Leave your grass clippings where they lie
Bethany from Johnson City, Tennessee wants a nice green grass without the use of any harsh chemicals in her new property. “Here’s the deal: The most important thing about organic lawn care is that the lawn never be cut below three inches,” Mike says. “You always want to leave your clippings on the lawn. If you go through a drought, give it one deep long soaking a week, don’t water it everyday for short periods of time, and then when we get to the fall if it still looks decent, what you want to do is give it a good organic feeding.” The best idea would be to give it an even pile of compost over it in late August to help even more.
Photo by Flickr user Peter Patau
Special Guest Emma Marris
Emma Marris, author of Rambunctious Garden, joins Mike in the studio to talk about her book and invasive plants. “Of course a plant doesn’t know where it’s supposed to be, it’s just growing. What has been troubling to me is when plants that are not necessarily causing any harm are targeted for removal just because they are nonnative. That seems to be to be too purist,” Marris explains. It all depends on the goal for your land, whether it be to grow a certain plant or to care for whatever occurs there. Letting nonnative plants grow in a garden actually increases the diversity in that area. Of course, plants don’t know where they are supposed to be, they just grow, and it is because of the simplicity of this fact that every gardener knows that they are not in control. “The book is about coming to terms with the mass of human influence on the planet and learning how we can move forward and still have a relationship with nature that is good and positive and there can still be lots of diversity even if we cannot go back to pristine wilderness,” Marris says.
“Of course a plant doesn’t know where it’s supposed to be, it’s just growing. What has been troubling to me is when plants that are not necessarily causing any harm are targeted for removal just because they are nonnative. That seems to be to be too purist.”

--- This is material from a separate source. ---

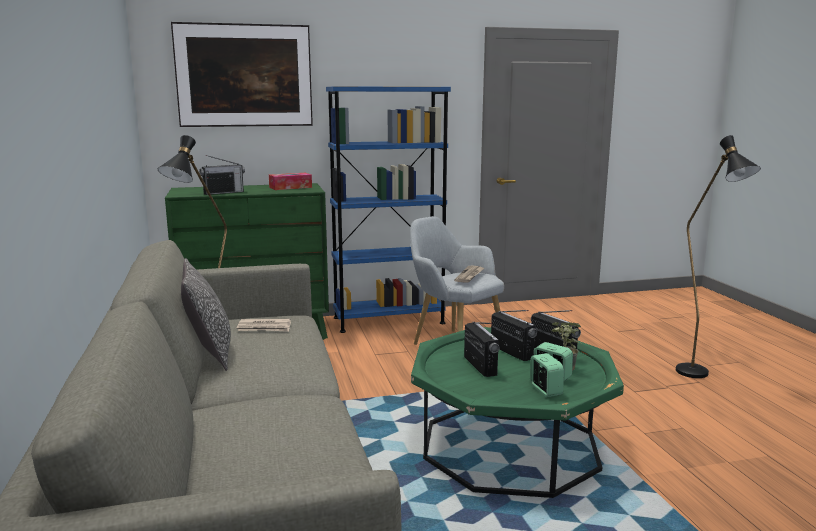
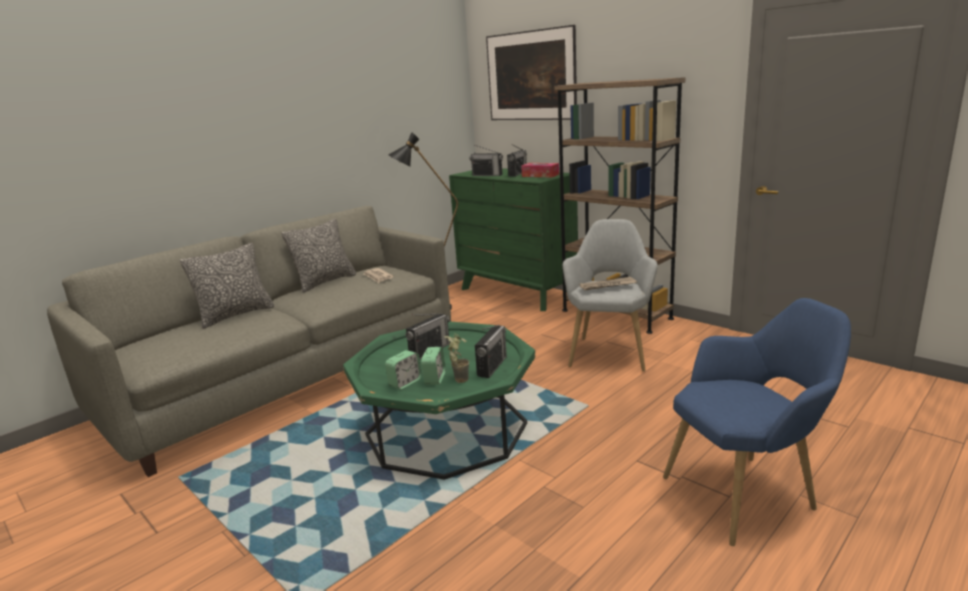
camera: 60 degrees right, 5 degrees up
(229, 424) = (236, 315): none -> pillow
(388, 320) = (616, 314): blue bookcase -> brown bookcase
(511, 352) = (473, 353): radio -> radio (517, 174)
(699, 376) = (748, 494): black floor lamp -> blue armchair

Emma Marris, author of Rambunctious Garden
Purchase Emma Marris’ book Rambunctious Garden: Saving Nature in a Post-Wild World on Amazon »

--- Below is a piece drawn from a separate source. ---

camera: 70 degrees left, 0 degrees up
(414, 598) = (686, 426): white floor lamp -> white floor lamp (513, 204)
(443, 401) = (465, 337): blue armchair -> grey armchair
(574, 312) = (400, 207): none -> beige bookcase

Improving the health of fruit trees
Vern in Akron, Ohio has noticed that right after his crabapple tree blooms, the leaves turn brown and fall off. “You need to get on a twelve step program,” Mike says, “you should feed your lawn naturally in the spring and in the fall. Because the tree is so close to it the feedings that you give your lawn are going to affect the tree so you want to try to keep cheap chemical fertilizers away from there.” In addition, mulching trees more often than not only causes problems. If anything, Vern can spread a thin layer of compost around the tree. “Accept the fact that flowering apple trees are not four season trees, you get those beautiful blooms and then it is not unusual for them to be the shame of the neighborhood for the rest of the summer,” Mike says.